• **EXERCISE DESCRIPTION**
Report every line in the listing that contains the string "возраста".

• **RECORDS FOR THIS TASK**
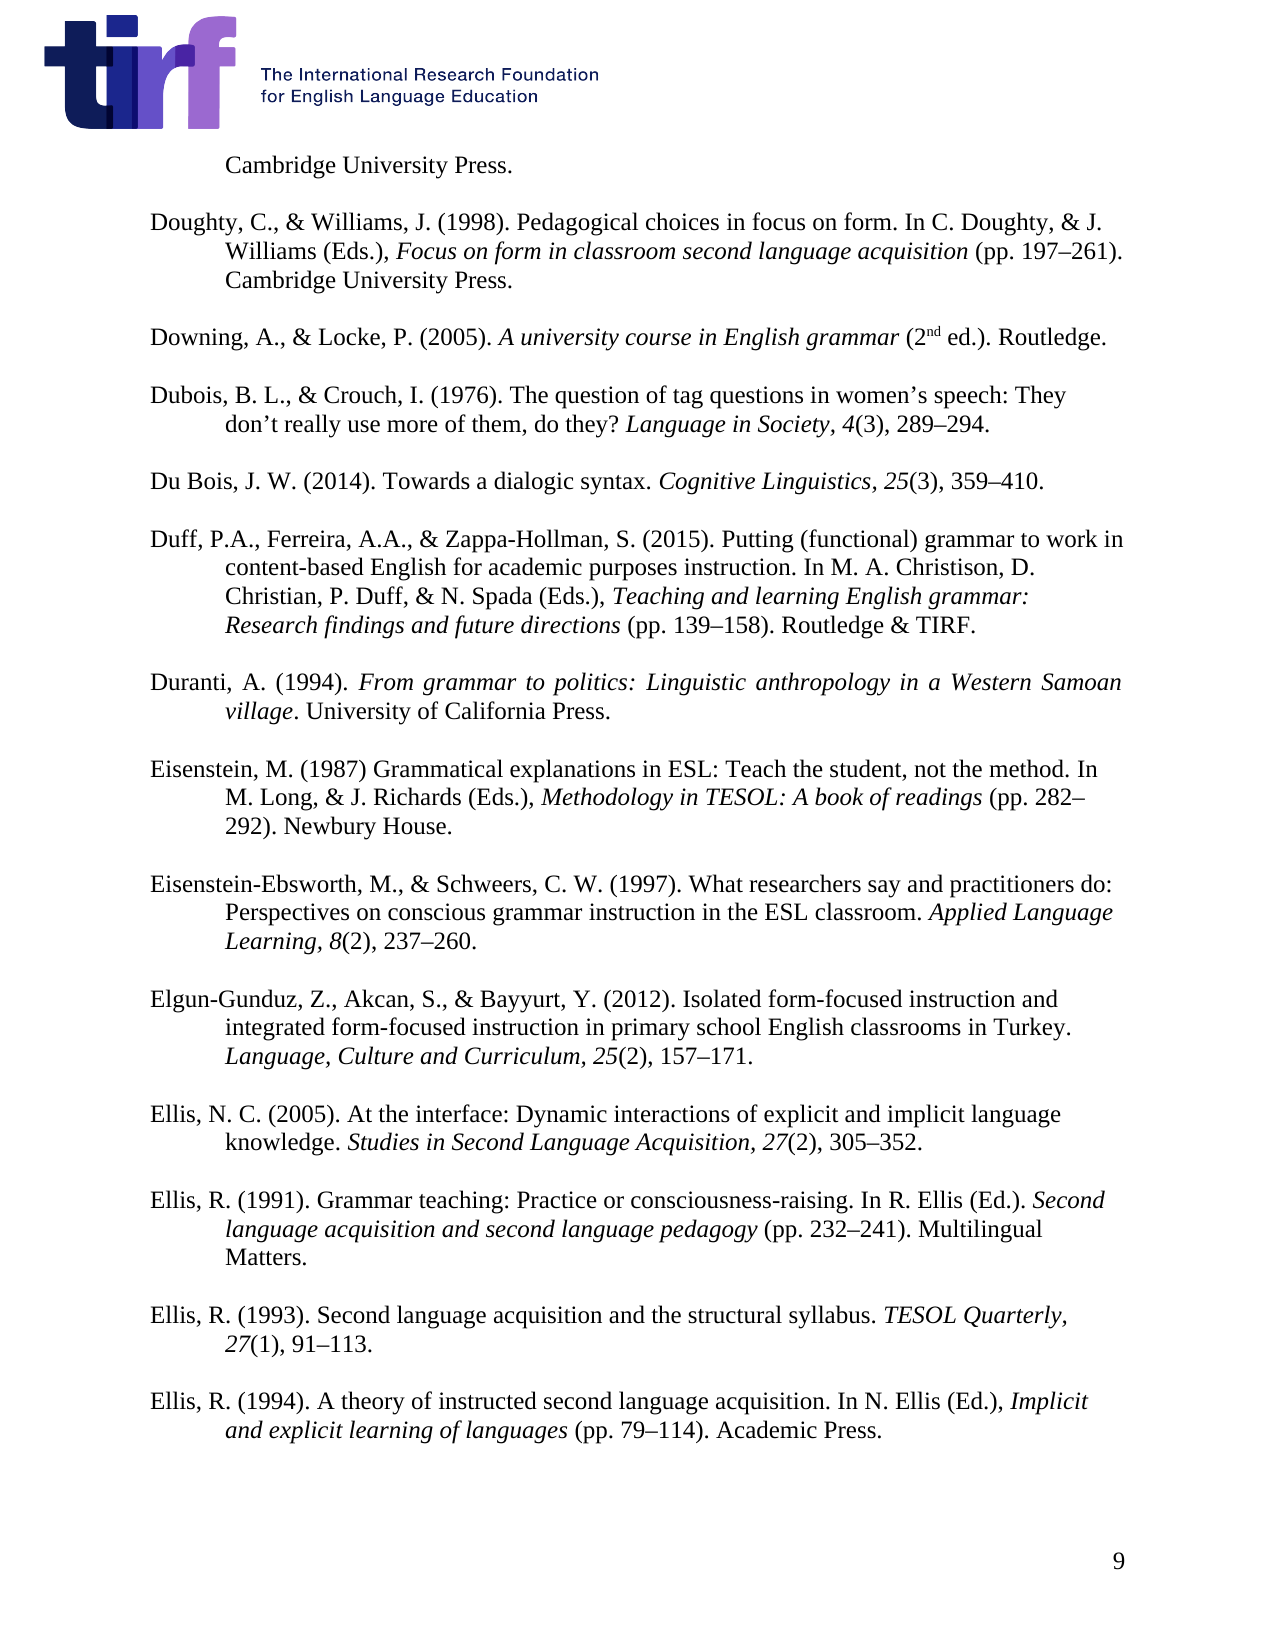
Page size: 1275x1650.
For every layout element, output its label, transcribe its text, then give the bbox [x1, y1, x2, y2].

text Ellis, R. (1991). Grammar teaching: Practice or consciousness-raising. In R. Ellis (Ed.). Second language acquisition and second language pedagogy (pp. 232–241). Multilingual Matters. [150, 1185, 1125, 1271]
text Downing, A., & Locke, P. (2005). A university course in English grammar (2nd ed.). Routledge. [150, 322, 1125, 351]
text Dubois, B. L., & Crouch, I. (1976). The question of tag questions in women’s speech: They don’t really use more of them, do they? Language in Society, 4(3), 289–294. [150, 380, 1125, 437]
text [150, 150, 1125, 179]
text Eisenstein, M. (1987) Grammatical explanations in ESL: Teach the student, not the method. In M. Long, & J. Richards (Eds.), Methodology in TESOL: A book of readings (pp. 282–292). Newbury House. [150, 754, 1125, 840]
text Ellis, N. C. (2005). At the interface: Dynamic interactions of explicit and implicit language knowledge. Studies in Second Language Acquisition, 27(2), 305–352. [150, 1099, 1125, 1156]
text Eisenstein-Ebsworth, M., & Schweers, C. W. (1997). What researchers say and practitioners do: Perspectives on conscious grammar instruction in the ESL classroom. Applied Language Learning, 8(2), 237–260. [150, 869, 1125, 955]
text Duranti, A. (1994). From grammar to politics: Linguistic anthropology in a Western Samoan village. University of California Press. [150, 667, 1125, 725]
text Duff, P.A., Ferreira, A.A., & Zappa-Hollman, S. (2015). Putting (functional) grammar to work in content-based English for academic purposes instruction. In M. A. Christison, D. Christian, P. Duff, & N. Spada (Eds.), Teaching and learning English grammar: Research findings and future directions (pp. 139–158). Routledge & TIRF. [150, 524, 1125, 639]
text Ellis, R. (1994). A theory of instructed second language acquisition. In N. Ellis (Ed.), Implicit and explicit learning of languages (pp. 79–114). Academic Press. [150, 1386, 1125, 1444]
text Elgun-Gunduz, Z., Akcan, S., & Bayyurt, Y. (2012). Isolated form-focused instruction and integrated form-focused instruction in primary school English classrooms in Turkey. Language, Culture and Curriculum, 25(2), 157–171. [150, 984, 1125, 1070]
picture [44, 15, 605, 129]
text Du Bois, J. W. (2014). Towards a dialogic syntax. Cognitive Linguistics, 25(3), 359–410. [150, 466, 1125, 495]
text Doughty, C., & Williams, J. (1998). Pedagogical choices in focus on form. In C. Doughty, & J. Williams (Eds.), Focus on form in classroom second language acquisition (pp. 197–261). Cambridge University Press. [150, 207, 1125, 294]
text Ellis, R. (1993). Second language acquisition and the structural syllabus. TESOL Quarterly, 27(1), 91–113. [150, 1300, 1125, 1357]
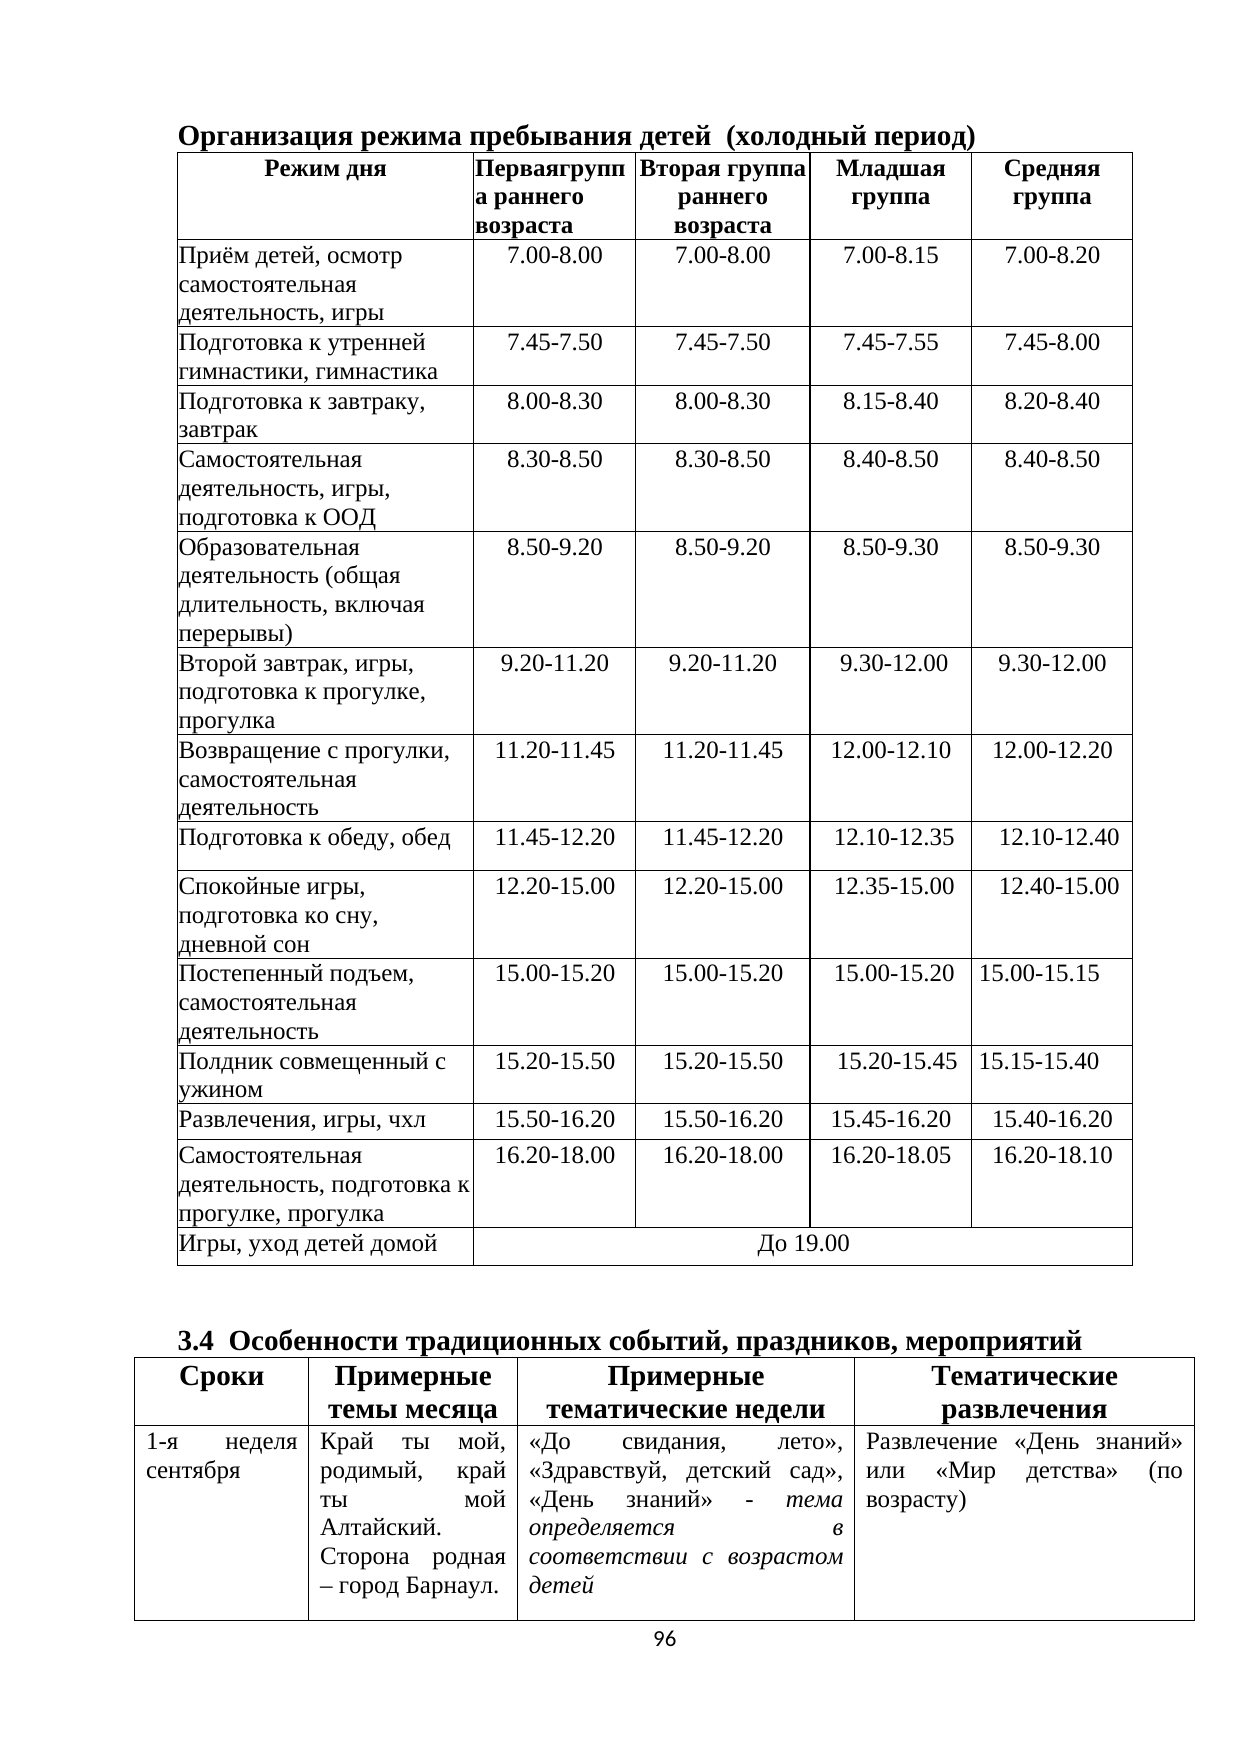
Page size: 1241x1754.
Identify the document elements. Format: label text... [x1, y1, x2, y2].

table_cell 15.00-15.20 [474, 959, 635, 1045]
table_cell 8.30-8.50 [474, 444, 635, 531]
table_cell 8.50-9.30 [972, 532, 1132, 647]
table_cell 8.20-8.40 [972, 386, 1132, 443]
table_cell 7.00-8.00 [474, 240, 635, 326]
table_cell Самостоятельная деятельность, игры, подготовка к ООД [178, 444, 473, 531]
table_header Средняя группа [972, 153, 1132, 239]
table_cell 7.45-7.55 [811, 327, 971, 385]
table_cell 15.00-15.20 [636, 959, 809, 1045]
table_cell Образовательная деятельность (общая длительность, включая перерывы) [178, 532, 473, 647]
table_cell Игры, уход детей домой [178, 1228, 473, 1265]
table_cell 12.40-15.00 [972, 871, 1132, 957]
text 3.4 Особенности традиционных событий, праздников, мероприятий [177, 1323, 1152, 1357]
table_cell Второй завтрак, игры, подготовка к прогулке, прогулка [178, 648, 473, 734]
table_cell 15.50-16.20 [474, 1104, 635, 1139]
table_cell 15.50-16.20 [636, 1104, 809, 1139]
table_cell 7.00-8.00 [636, 240, 809, 326]
table_header Сроки [135, 1358, 308, 1425]
table_cell 9.20-11.20 [474, 648, 635, 734]
table_cell 11.45-12.20 [636, 822, 809, 870]
table_cell 12.20-15.00 [474, 871, 635, 957]
table_cell Подготовка к утренней гимнастики, гимнастика [178, 327, 473, 385]
table_cell Развлечения, игры, чхл [178, 1104, 473, 1139]
table_cell 12.20-15.00 [636, 871, 809, 957]
table_cell 15.40-16.20 [972, 1104, 1132, 1139]
table_cell 11.45-12.20 [474, 822, 635, 870]
table_cell 8.30-8.50 [636, 444, 809, 531]
table_cell Спокойные игры, подготовка ко сну, дневной сон [178, 871, 473, 957]
table_cell 8.00-8.30 [636, 386, 809, 443]
table_cell Возвращение с прогулки, самостоятельная деятельность [178, 735, 473, 821]
table_cell 12.10-12.40 [972, 822, 1132, 870]
table_cell 9.20-11.20 [636, 648, 809, 734]
table_cell Постепенный подъем, самостоятельная деятельность [178, 959, 473, 1045]
table_cell 7.00-8.20 [972, 240, 1132, 326]
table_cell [309, 1426, 517, 1619]
table_cell 8.40-8.50 [811, 444, 971, 531]
table_cell 11.20-11.45 [474, 735, 635, 821]
table_cell 8.50-9.30 [811, 532, 971, 647]
table_header Примерные темы месяца [309, 1358, 517, 1425]
table_cell Развлечение «День знаний» или «Мир детства» (по возрасту) [855, 1426, 1194, 1619]
table_cell Подготовка к завтраку, завтрак [178, 386, 473, 443]
table_cell 8.50-9.20 [636, 532, 809, 647]
table_cell 15.00-15.15 [972, 959, 1132, 1045]
table_header Младшая группа [811, 153, 971, 239]
table_cell 15.20-15.50 [636, 1046, 809, 1103]
table_header Перваягруппа раннего возраста [474, 153, 635, 239]
table_cell 12.00-12.20 [972, 735, 1132, 821]
table_header Примерные тематические недели [518, 1358, 854, 1425]
table_cell 12.35-15.00 [811, 871, 971, 957]
table_cell «До свидания, лето», «Здравствуй, детский сад», «День знаний» - тема определяется в соответствии с возрастом детей [518, 1426, 854, 1619]
table_cell 15.15-15.40 [972, 1046, 1132, 1103]
table_cell 16.20-18.05 [811, 1140, 971, 1227]
table_cell 15.20-15.50 [474, 1046, 635, 1103]
table_cell 7.00-8.15 [811, 240, 971, 326]
table_cell 11.20-11.45 [636, 735, 809, 821]
table_cell 15.45-16.20 [811, 1104, 971, 1139]
table_cell Приём детей, осмотр самостоятельная деятельность, игры [178, 240, 473, 326]
table_header Вторая группа раннего возраста [636, 153, 809, 239]
table_cell 12.10-12.35 [811, 822, 971, 870]
table_cell 12.00-12.10 [811, 735, 971, 821]
table_cell 16.20-18.00 [636, 1140, 809, 1227]
table_cell 7.45-7.50 [636, 327, 809, 385]
table_cell Полдник совмещенный с ужином [178, 1046, 473, 1103]
table_cell 9.30-12.00 [972, 648, 1132, 734]
table_cell Самостоятельная деятельность, подготовка к прогулке, прогулка [178, 1140, 473, 1227]
table_cell 16.20-18.10 [972, 1140, 1132, 1227]
table_header Тематические развлечения [855, 1358, 1194, 1425]
table_cell 8.15-8.40 [811, 386, 971, 443]
table_cell 7.45-7.50 [474, 327, 635, 385]
table_cell 8.00-8.30 [474, 386, 635, 443]
text Организация режима пребывания детей (холодный период) [177, 118, 1152, 152]
table_cell 9.30-12.00 [811, 648, 971, 734]
table_cell 15.00-15.20 [811, 959, 971, 1045]
table_cell Подготовка к обеду, обед [178, 822, 473, 870]
table_header Режим дня [178, 153, 473, 239]
table_cell 8.50-9.20 [474, 532, 635, 647]
table_cell 15.20-15.45 [811, 1046, 971, 1103]
table_cell 1-я неделя сентября [135, 1426, 308, 1619]
table_cell 16.20-18.00 [474, 1140, 635, 1227]
table_cell До 19.00 [474, 1228, 1132, 1265]
table_cell 7.45-8.00 [972, 327, 1132, 385]
table_cell 8.40-8.50 [972, 444, 1132, 531]
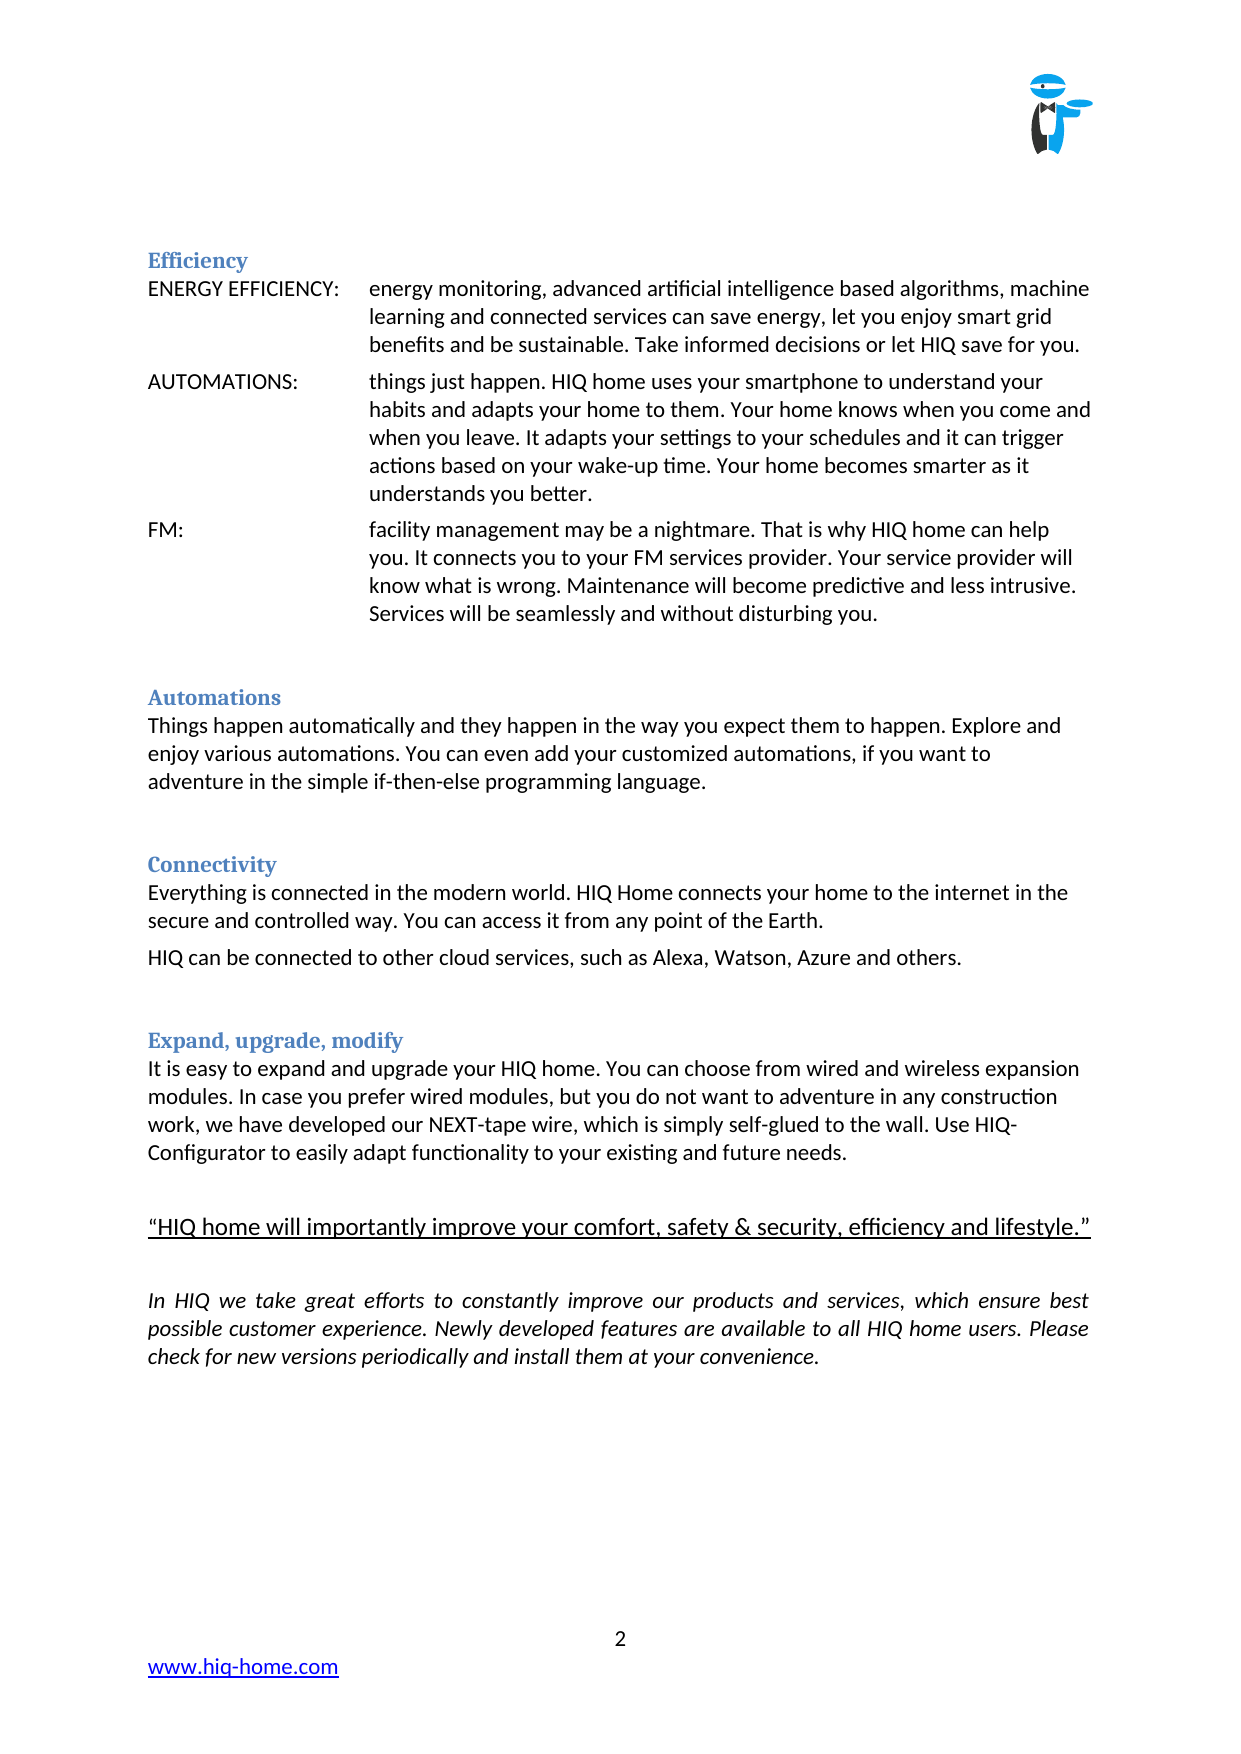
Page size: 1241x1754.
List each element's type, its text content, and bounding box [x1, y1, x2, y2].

• **COMPLETED TASK**
table_header Перваягруппа раннего возраста [474, 153, 635, 239]
table_header Вторая группа раннего возраста [636, 153, 809, 239]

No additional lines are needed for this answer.